Meyra duvarı delecek sinirde bakıyordu. Yavaşça ayaklanıp yanına yaklaştım. Onun yüzünden kaç kavganın ortasında kaldığımızı hatırlamıyordum bile.
"Laaannnn!!! Şebnem çirkefi! Bırak onu, akşam beşte yatsan tavuk götü gibi buruşmuş göz altların düzelmez lan! "
Hızla elimi ağzına kapatsam bile bağırtısının yan odaya ulaşmakla kalmadığına emindim. Hışımla açılan kapı, gözlerimi kapatmama ve hırslı bir soluk bırakmama neden oldu.
"Bıktık senden ya! Yeter artık yeter! İnsanlarla yaşıyorsan insan gibi davran."
"Kızım dayak arsızı mısın sen? Daha geçen gün gittin şikayete. Ne dediler sana? Gece on ikiye kadar herkes herkesi hoş görmek zorunda. Biz mecbur muyuz on da uyuyorsun diye tıp oynamaya?"
"Evet mecbursun! Ben on da uyuyorsam o sesini keseceksin! Ben uyanık olsam bile o sesini keseceksin! Saygı duyacaksın?"
"Yok ya! Peki sen sabahın altısında kapıları çarparken, saç kuruturken ve o iğrenç müziklerle dünyamızı karartırken inandığın saygıya dair hangi maddeyi uyguladın?"
Meyracığım! Saygı duyacaksın dedim ama benden aynı karşılığı alacaksın demedim ki."
Bu kızda sevmediğim ilk şey buydu. Şebnemde inanılmaz bir şımarıklık vardı. Dünyanın kendi ekseninde döndüğünü sanıyordu. Normalde Meyranın yükselişlerinin mutlaka önüne geçerken Şebnemle olan hiç bir tartışmasında onu durdurmak gelmiyordu içimden.
Yine de diğer kızlar etkilenmesin diye elimi sırtına koydum. Şebnem bunu görünce yüzünde çok çirkin bir gülümseme oldu.
"Bak sahibinde tuttu tasmandan! Hadi kıstır kuyruğunu ve sus."

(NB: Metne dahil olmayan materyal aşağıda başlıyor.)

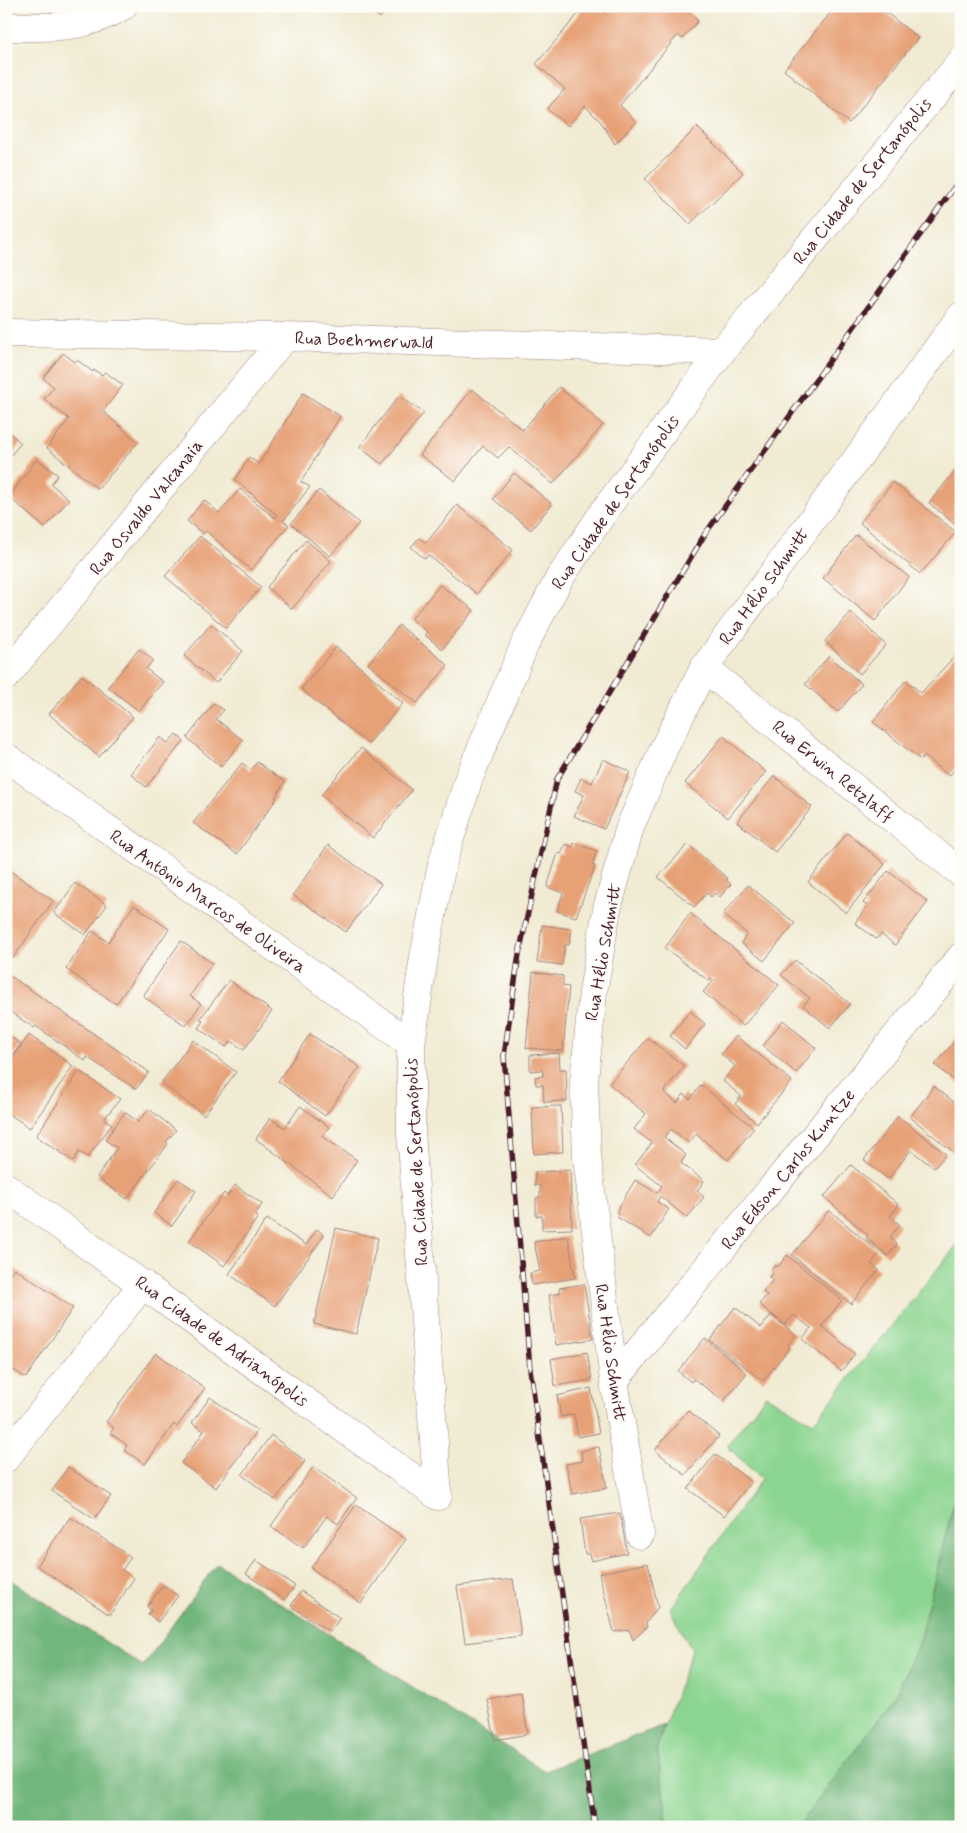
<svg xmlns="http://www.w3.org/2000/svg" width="967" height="1833" font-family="Mynerve,sans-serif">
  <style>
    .green { fill: #8cd591; stroke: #6b7a5e }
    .forest { fill: #71b67b; stroke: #5e6a53 }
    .building { fill: #e7a177 }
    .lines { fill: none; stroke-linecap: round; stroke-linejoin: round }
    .street-casing { stroke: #9e857f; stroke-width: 29 }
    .street { stroke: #fff; stroke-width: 28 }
    .rail-casing { stroke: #4a1f2b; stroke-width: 5.5 }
    .rail { stroke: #fdfcf7; stroke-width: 4; stroke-dasharray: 11; stroke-linecap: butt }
    .labels { text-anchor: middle; stroke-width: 4; stroke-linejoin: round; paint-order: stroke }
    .street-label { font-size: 18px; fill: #4a1f2b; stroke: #fdfcf7 }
  </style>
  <rect width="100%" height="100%" fill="#fdfcf7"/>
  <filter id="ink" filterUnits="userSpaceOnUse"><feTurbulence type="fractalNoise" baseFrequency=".02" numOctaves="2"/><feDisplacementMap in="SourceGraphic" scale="10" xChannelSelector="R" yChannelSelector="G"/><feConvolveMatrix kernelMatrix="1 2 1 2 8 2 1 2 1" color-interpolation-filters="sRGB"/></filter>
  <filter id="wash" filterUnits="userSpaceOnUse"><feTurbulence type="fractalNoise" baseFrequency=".0096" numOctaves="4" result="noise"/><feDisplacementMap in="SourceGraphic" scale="20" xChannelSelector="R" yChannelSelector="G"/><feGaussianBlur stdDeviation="1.12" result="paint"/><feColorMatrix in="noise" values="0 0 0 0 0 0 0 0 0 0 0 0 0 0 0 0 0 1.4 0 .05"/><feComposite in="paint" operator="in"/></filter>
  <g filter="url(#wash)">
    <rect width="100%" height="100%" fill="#f1ebd3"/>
    <path class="green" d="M961 1240V1492L956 1495 918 1645 895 1697 798 1827H668L657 1747 692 1650 670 1610 761 1479 727 1446 766 1395 813 1423Z"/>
    <path class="forest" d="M961 1492V1827H798L895 1697 918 1645 956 1495Z
      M217 1563 545 1771 664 1725 657 1748 668 1827H6V1577L143 1666Z"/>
    <g id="blocks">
      <path class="building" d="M366 6H390L380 18Z
        M585 6H597L604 13 610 6H682L698 21 682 39 678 35 620 105 636 122 615 144 601 122 585 106 568 126 547 109 565 89 536 64Z
        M836 6H878L918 38 849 123 784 70Z
        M697 127 743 173 690 224 645 179Z
        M63 353 75 362 77 360 93 372 94 370 102 375 105 372 123 385 103 411 138 442 98 489 47 448 69 419 44 399 54 387 43 378Z
        M559 387 603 425 553 484 509 447 498 458 483 446 455 481 420 455 472 389 523 430Z
        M303 393 340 416 301 482 310 487 283 521 289 525 251 570 206 531 203 534 187 521 204 500 219 513 240 489 275 518 277 515 235 480 249 457 259 464Z
        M399 396 424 413 382 464 359 447Z
        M6 430 21 443 6 461Z
        M37 459 58 475 51 484 69 499 45 528 9 497Z
        M961 464V529L929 503Z
        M514 473 552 504 531 530 493 499Z
        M893 482 956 532 920 574 860 523Z
        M319 490 359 523 330 556 291 524Z
        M457 505 513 550 477 594 428 555 425 559 411 547 419 538 426 543Z
        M856 535 909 577 875 621 823 578Z
        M200 536 261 587 226 628 165 576Z
        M306 540 331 561 292 609 267 587Z
        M440 585 474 610 442 649 425 635 427 632 411 619Z
        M851 612 886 645 860 674 825 641Z
        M211 624 243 651 216 683 184 656Z
        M399 625 448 665 417 703 368 664Z
        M336 647 403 703 368 744 301 689Z
        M139 649 153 660 146 669 163 682 139 711 108 687Z
        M961 649V762L949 776 924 756 921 760 873 722 906 680 921 693Z
        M829 656 862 684 838 712 805 684Z
        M82 675 133 717 99 757 49 714Z
        M214 703 224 710 216 719 243 740 221 767 187 738Z
        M176 734 184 741 146 787 131 774 160 737 168 743Z
        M723 736 766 772 728 818 685 783Z
        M361 748 412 790 373 838 321 795Z
        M603 759 630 772 604 829 574 816 584 795 575 791 581 778 592 783Z
        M257 762 285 782 275 797 277 798 237 854 193 823 242 763 251 770Z
        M774 776 812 807 775 852 737 822Z
        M847 833 885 864 846 913 808 882Z
        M574 843 597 851 592 865 595 866 576 917 557 911 563 893 547 887 558 853 561 854 565 844 573 847Z
        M688 844 728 879 726 880 731 884 720 897 715 893 711 897 707 893 694 907 658 877Z
        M328 845 381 884 346 932 293 895Z
        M6 868 53 901 13 958 6 953Z
        M888 871 928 902 895 945 881 934 876 939 855 923 867 906 863 903Z
        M75 883 107 905 85 935 54 913Z
        M748 885 795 923 764 961 741 943 747 934 723 914Z
        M134 905 169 929 116 1004 66 969 92 931 108 942Z
        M690 913 779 985 743 1026 703 992 714 980 712 978 709 981 665 948Z
        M542 925 572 929 569 945H565L562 965 537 962Z
        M181 941 212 963 190 996 201 1004 186 1026 143 996Z
        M795 960 850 1004 830 1028 803 1006 810 998 781 975Z
        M533 972 563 976V986L569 987 563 1051 526 1048Z
        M6 973 149 1072 136 1089 87 1057 85 1061 36 1026 34 1028 6 1009Z
        M229 980 272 1011 244 1050 231 1041 226 1047 198 1028 203 1021 200 1019Z
        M690 1011 705 1024 685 1049 670 1036Z
        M783 1020 816 1048 796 1073 763 1046Z
        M961 1033V1086L935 1065Z
        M6 1034 21 1044 6 1064Z
        M310 1034 360 1067 325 1116 278 1081Z
        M29 1035 73 1066 30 1128 6 1112V1068Z
        M736 1036 792 1081 757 1123 735 1104 741 1096 723 1081 735 1066 721 1054Z
        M648 1038 684 1066 664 1092 677 1103 684 1094 690 1099 701 1085 754 1128 728 1160 696 1134 689 1143 671 1129 664 1137 686 1155 681 1163 704 1181 697 1191 704 1197 687 1218 660 1196 657 1202 669 1209 651 1238 617 1217 619 1214 616 1212 635 1180 657 1193 662 1186 635 1165 652 1143 634 1129 646 1114 609 1084Z
        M193 1040 236 1072 204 1115 161 1083Z
        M559 1053 560 1069H566L567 1101 544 1102 543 1085H536L535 1077 543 1076 542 1070 530 1071V1055Z
        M79 1071 120 1099 104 1119 112 1124 88 1157 79 1152 73 1161 36 1136Z
        M934 1086 961 1108V1152L958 1156 910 1117Z
        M300 1106 329 1127 322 1136 357 1160 333 1196 256 1139 270 1118 285 1128Z
        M561 1106 563 1152 534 1154 532 1107Z
        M149 1109 176 1130 166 1142 168 1144 127 1199 97 1177 117 1148 105 1140 125 1112 138 1122Z
        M898 1116 946 1154 934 1168 911 1150 888 1179 864 1160Z
        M851 1165 899 1205 890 1216 900 1225 890 1237 897 1244 888 1256 866 1238 868 1235 824 1197Z
        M570 1170 572 1229 542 1230V1216H536V1198L540 1197V1185L535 1186V1172Z
        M178 1179 196 1191 172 1226 154 1213Z
        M235 1185 262 1204 255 1215 258 1217 224 1266 189 1241 224 1193 227 1196Z
        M829 1210 880 1253 871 1264 879 1270 851 1304 792 1255Z
        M267 1219 306 1245 317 1229 324 1235 275 1306 229 1274Z
        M336 1228 378 1238 356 1334 314 1324Z
        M568 1236 575 1278 532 1285 530 1273 540 1271 534 1242Z
        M787 1255 842 1300 822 1326 855 1354 841 1371 802 1339 811 1328 794 1315 785 1325 759 1304 767 1295 763 1292 773 1280 769 1277 773 1274 770 1271 776 1265 778 1267Z
        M14 1268 73 1308 26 1378 6 1365V1279Z
        M584 1284 593 1339 556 1345 549 1295 560 1293 559 1288Z
        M735 1307 761 1328 771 1315 796 1335 788 1345 790 1347 763 1381 710 1340Z
        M705 1338 747 1373 724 1401 694 1379 691 1382 678 1371Z
        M587 1352 592 1380 555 1386 551 1359Z
        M156 1353 205 1388 177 1427 174 1424 145 1464 124 1450 127 1445 110 1433 114 1428 106 1422Z
        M591 1388 599 1433 578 1437 574 1414 561 1417 557 1396Z
        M210 1397 257 1431 216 1488 181 1463 204 1431 192 1423Z
        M688 1410 719 1436 685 1475 655 1450Z
        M271 1435 305 1461 275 1500 242 1475Z
        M599 1447 607 1488 572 1494 566 1464 583 1461 581 1451Z
        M715 1454 751 1482 724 1516 688 1489Z
        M68 1467 111 1496 94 1519 52 1491Z
        M313 1467 357 1498 338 1524 327 1516 303 1548 271 1526Z
        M356 1505 406 1539 361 1603 311 1568Z
        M620 1513 627 1553 591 1561 589 1554H585L580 1519Z
        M70 1517 131 1557 122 1570 134 1578 110 1615 37 1566Z
        M256 1560 295 1586 284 1600 246 1574Z
        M648 1563 658 1607 646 1623 647 1627 633 1640 629 1630 614 1632 599 1573Z
        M513 1579 521 1636 465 1643 457 1586Z
        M163 1585 178 1596 158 1622 148 1614 151 1610 147 1607Z
        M301 1591 340 1618 330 1632 291 1606Z
        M521 1693 528 1734 495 1740 487 1699Z"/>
    </g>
  </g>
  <g filter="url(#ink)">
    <use href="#blocks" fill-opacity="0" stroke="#9e857f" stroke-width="1"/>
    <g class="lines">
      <g class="street-casing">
        <path id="street" d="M6 27C51 27 83 30 123 6
          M6 333 285 337 722 351
          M704 668 961 873
          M6 676 285 337
          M6 757 411 1044
          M6 1187 438 1496
          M614 1381 961 957
          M6 1458 143 1284
          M438 1496 411 1133V1044L424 957 442 864 469 778 525 644 559 579 607 507 722 351 961 62
          M640 1535 614 1381 587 1157 584 1081 593 992 607 909 630 827 664 748 704 668 961 316"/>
      </g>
      <use href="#street" class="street"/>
      <g class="rail-casing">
        <path id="rail" d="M595 1827 530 1369 504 1056 519 954 557 779 705 534 961 178"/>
      </g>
      <use href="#rail" class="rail"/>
    </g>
  </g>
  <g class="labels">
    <g class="street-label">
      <text transform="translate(862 181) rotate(-51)" y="6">Rua Cidade de Sertanópolis</text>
      <text transform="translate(364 340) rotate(2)" y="6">Rua Boehmerwald</text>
      <text transform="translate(615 502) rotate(-55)" y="6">Rua Cidade de Sertanópolis</text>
      <text transform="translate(146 507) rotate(-51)" y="6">Rua Osvaldo Valcanaia</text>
      <text transform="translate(764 586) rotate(-54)" y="6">Rua Hélio Schmitt</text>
      <text transform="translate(833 771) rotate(39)" y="6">Rua Erwin Retzlaff</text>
      <text transform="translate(208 901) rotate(35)" y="6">Rua Antônio Marcos de Oliveira</text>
      <text transform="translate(603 952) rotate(-80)" y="6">Rua Hélio Schmitt</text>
      <text transform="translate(416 1162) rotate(-93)" y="6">Rua Cidade de Sertanópolis</text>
      <text transform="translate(788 1169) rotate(-51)" y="6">Rua Edson Carlos Kuntze</text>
      <text transform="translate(222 1341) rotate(36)" y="6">Rua Cidade de Adrianópolis</text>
      <text transform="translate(611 1353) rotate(82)" y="6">Rua Hélio Schmitt</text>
    </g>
  </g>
  <rect width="967" height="1833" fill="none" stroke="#fdfcf7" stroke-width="25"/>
</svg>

Meyranın saldıracağını anlayınca elimle koluna yapıştım.
"Bebeğim hadi uğraşmayalım bununla. Seni hazırlamamız lazım. Saçlarına falan bakım yapalım. Sonuçta Sinan en çok saçlarını sevdiğini söyledi. Yarınki randevuya en güzel halinle katılmalısın."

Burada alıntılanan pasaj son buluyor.